Major Indian steel conglomerates to raise scrap intake amid decarbonization push

The push toward decarbonization will dramatically increase the demand for ferrous scrap materials among major Indian steel producers in the coming years, Zain Nathani, vice president of the Material Recycling Association of India (MRAI), has said in a Fastmarkets webinar

India intends to develop a globally competitive steel industry by creating 300 million tonnes per year of steel production capacity by 2030, with 35-40% of this material to come from the electric-arc furnace (EAF) and induction furnace (IF) steelmaking routes, according to the country’s National Steel Policy published in 2017.

Indian imports of steel scrap under harmonized standard (HS) code 7204 reached 1.76 million tonnes in 2023, up by 40.4% year on year, according to figures published by the country’s customs authorities.

Growth was expected to continue in the next few years, with India’s government encouraging the steel industry to promote decarbonization by further increasing the use of scrap in steelmaking, and hydrogen in direct-reduced ironmaking.

As a result of this, many big Indian steel conglomerates such as Tata Steel, JSW Steel and ArcelorMittal Nippon Steel were installing a number of scrap-consuming EAFs.

BOF books scrap cargoes

But even before these furnaces begin operating, a large basic oxygen furnace (BOF) steelmaker sited on the east coast of India last month booked “back to back” deep-sea steel scrap cargoes for import, Nathani said during the Fastmarkets scrap webinar on May 7.

This was a highly unusual move and one not seen from this mill for several years, he said.

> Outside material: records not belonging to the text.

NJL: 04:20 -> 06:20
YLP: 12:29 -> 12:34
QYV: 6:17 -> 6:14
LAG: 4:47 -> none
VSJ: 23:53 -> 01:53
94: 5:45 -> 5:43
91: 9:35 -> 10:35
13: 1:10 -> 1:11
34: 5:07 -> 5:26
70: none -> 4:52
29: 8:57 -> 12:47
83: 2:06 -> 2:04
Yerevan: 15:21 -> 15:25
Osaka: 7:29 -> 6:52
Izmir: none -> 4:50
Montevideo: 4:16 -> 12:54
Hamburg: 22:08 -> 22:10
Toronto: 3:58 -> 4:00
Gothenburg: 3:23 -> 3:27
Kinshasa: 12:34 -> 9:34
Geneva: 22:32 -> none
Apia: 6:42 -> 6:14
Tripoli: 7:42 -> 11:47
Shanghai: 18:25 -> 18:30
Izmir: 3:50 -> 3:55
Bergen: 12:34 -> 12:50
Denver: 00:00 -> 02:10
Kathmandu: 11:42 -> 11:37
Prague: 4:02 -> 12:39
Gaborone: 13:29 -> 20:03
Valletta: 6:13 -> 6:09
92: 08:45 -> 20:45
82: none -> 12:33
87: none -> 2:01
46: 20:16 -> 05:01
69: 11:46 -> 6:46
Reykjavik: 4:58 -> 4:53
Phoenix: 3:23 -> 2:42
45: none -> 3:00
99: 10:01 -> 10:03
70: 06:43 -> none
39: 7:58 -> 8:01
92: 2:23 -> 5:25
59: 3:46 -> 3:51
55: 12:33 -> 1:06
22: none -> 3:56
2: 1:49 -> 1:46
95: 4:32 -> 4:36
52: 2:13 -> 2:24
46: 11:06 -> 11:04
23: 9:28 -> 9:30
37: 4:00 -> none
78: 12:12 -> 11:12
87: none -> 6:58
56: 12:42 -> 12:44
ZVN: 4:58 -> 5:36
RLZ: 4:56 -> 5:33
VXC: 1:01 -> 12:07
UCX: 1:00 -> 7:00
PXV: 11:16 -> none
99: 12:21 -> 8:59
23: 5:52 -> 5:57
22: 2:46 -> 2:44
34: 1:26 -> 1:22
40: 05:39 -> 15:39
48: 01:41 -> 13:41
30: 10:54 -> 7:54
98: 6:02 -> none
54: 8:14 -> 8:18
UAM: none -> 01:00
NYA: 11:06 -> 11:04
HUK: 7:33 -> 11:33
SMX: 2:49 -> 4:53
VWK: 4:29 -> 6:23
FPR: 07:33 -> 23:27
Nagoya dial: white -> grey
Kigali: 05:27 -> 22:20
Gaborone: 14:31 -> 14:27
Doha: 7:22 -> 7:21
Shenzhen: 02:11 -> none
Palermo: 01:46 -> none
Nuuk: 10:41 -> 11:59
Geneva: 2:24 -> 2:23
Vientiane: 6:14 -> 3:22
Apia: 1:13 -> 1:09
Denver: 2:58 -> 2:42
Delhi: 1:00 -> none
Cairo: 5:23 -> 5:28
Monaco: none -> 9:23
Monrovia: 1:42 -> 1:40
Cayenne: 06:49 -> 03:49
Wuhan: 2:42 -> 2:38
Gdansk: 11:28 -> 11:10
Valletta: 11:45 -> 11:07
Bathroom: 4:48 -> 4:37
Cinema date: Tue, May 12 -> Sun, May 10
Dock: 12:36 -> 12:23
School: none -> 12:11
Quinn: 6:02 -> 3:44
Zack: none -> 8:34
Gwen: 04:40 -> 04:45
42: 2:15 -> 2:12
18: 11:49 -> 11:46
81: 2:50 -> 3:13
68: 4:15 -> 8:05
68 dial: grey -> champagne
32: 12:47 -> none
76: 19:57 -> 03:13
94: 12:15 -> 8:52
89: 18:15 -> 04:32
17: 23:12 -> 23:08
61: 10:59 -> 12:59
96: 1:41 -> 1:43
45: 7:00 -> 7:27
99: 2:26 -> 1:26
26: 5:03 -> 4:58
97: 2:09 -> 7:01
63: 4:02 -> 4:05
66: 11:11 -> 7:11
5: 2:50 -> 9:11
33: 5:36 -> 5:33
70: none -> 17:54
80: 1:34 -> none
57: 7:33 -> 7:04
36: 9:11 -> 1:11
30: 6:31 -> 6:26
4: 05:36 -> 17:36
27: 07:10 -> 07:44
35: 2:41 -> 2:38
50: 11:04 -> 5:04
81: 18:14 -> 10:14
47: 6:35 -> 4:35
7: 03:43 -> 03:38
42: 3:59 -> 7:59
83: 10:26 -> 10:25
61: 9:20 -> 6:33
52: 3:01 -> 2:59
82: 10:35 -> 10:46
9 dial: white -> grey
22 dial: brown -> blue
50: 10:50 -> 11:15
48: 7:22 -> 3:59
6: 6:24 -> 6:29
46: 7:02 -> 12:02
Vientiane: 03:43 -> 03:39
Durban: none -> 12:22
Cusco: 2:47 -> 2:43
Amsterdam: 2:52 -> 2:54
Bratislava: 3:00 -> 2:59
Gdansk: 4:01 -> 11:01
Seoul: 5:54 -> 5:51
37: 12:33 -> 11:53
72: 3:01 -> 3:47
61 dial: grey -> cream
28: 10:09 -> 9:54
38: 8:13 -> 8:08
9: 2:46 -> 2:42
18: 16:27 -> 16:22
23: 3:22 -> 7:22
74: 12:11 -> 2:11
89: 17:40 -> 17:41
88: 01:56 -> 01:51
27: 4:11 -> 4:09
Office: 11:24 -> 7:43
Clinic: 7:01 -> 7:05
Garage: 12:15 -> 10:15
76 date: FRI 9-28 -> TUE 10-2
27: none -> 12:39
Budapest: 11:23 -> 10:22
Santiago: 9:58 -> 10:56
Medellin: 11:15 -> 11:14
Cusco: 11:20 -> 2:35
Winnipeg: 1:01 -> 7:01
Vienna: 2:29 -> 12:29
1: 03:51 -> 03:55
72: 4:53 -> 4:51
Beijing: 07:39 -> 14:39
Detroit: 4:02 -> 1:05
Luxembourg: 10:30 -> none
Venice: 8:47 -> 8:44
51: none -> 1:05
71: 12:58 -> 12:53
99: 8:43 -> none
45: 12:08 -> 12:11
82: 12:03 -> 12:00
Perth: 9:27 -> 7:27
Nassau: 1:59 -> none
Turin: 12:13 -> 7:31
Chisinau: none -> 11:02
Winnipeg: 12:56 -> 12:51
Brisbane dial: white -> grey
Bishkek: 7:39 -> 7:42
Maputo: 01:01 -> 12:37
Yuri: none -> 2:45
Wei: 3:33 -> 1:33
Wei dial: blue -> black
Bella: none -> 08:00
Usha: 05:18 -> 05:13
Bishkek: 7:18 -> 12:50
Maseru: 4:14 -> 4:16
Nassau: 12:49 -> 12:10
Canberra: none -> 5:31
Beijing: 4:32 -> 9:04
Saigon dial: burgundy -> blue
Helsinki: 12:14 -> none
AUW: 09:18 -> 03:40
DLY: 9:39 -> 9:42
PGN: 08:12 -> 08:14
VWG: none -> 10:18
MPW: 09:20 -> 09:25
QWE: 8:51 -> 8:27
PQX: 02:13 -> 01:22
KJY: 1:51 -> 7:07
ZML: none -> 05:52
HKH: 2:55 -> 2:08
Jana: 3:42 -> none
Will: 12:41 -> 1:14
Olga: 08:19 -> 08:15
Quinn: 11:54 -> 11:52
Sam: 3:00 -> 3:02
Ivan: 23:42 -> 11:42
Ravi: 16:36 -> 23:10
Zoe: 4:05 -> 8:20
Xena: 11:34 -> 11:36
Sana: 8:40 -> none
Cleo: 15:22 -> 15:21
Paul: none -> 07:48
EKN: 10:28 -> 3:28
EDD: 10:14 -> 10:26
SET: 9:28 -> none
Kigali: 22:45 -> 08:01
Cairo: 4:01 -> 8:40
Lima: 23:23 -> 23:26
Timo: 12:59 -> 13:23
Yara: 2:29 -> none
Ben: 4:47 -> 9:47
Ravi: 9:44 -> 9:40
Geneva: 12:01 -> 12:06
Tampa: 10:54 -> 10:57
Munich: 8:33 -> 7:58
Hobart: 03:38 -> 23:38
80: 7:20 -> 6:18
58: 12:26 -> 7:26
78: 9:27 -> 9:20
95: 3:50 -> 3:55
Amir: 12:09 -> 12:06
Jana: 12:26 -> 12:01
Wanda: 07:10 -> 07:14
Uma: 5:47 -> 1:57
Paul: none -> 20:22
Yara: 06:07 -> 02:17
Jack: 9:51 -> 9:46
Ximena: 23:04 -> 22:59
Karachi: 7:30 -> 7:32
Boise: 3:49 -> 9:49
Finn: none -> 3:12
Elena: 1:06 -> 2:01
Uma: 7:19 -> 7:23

Major Indian steel conglomerates tend to rely on local scrap markets for their secondary raw materials needs, because they have traditionally focused on iron ore and coal-based steelmaking and have lower scrap volume requirements, as well as strong domestic market connections.

But the focus for these producers is changing given the need for decarbonization driven by regulations such as the EU’s Carbon Border Adjustment Mechanism (CBAM), Fastmarkets heard at the MRAI’s national conference in Kolkata in January 2024.

“The one mitigating factor in all of this is the focus of the larger [Indian] steel mills on green steel and decarbonization, and how that’s going to affect the ferrous scrap markets in the in the next three to five years,” Nathani said in the webinar.

If the trend for major BOF mills to import bulk steel scrap “is to continue, we will again see a large supply crunch on the supplier side,” Nathani said. “Where will scrap come from, if BOFs such as Jindal, Tata and ArcelorMittal regularly start to import scrap because of the decarbonization and green steelmaking targets they must achieve and maintain for the Indian government?”

At the same time, the Indian steel ministry was also promoting increased domestic recycling in the nation through various policies, Nathani said.

Local scrap generation is rising but, with demand also increasing, EY and KPMG – the major consultants hired by the MRAI – have forecast that India will be in deficit for scrap by 10-20 million tpy for the next 10 years if not longer, Nathani said.

Although the push by the steel ministry for decarbonization is strong, many BOFs find that steel production through traditional iron ore sourcing is comparatively cheaper than raising their scrap intake, according to Raj Shah, vice president for trade at trader Ores & Minerals UK.

“Indian BOFs have been preparing to import [seaborne] bulk scrap for a long time, but high production costs are the issue,” Shah said on May 23. “Many of the BFs have captive iron ore mines and other cheaper sourcing options available, which make it more feasible for them to use more iron ore feed over scrap.

“I don’t think that [BOFs] would increase the scrap intake for their existing units, however,” Shah added. “Many of them are undergoing new EAF expansions, and this may increase their scrap requirements.”

Short term outlook

Most market sources expected an uptick in Indian scrap import bookings after the conclusion of the country’s general election process in June 2024.

There is a shortage of scrap in the local market, according to a trader source, and mills need to book material.

Meanwhile, a steel mill source said that finished steel sales have been generally good recently, but harsh summer conditions have affected sentiment in the construction steel markets.

The most recent deals for shredded scrap in containers were heard at $412-415 per tonne CFR Nhava Sheva.

Fastmarkets calculated its twice-weekly steel scrap shredded index, import, cfr Nhava Sheva, India, at $413.11 per tonne on Tuesday, down by $4.59 per tonne compared with $417.70 per tonne on Friday, and down by $7.21 per tonne week on week.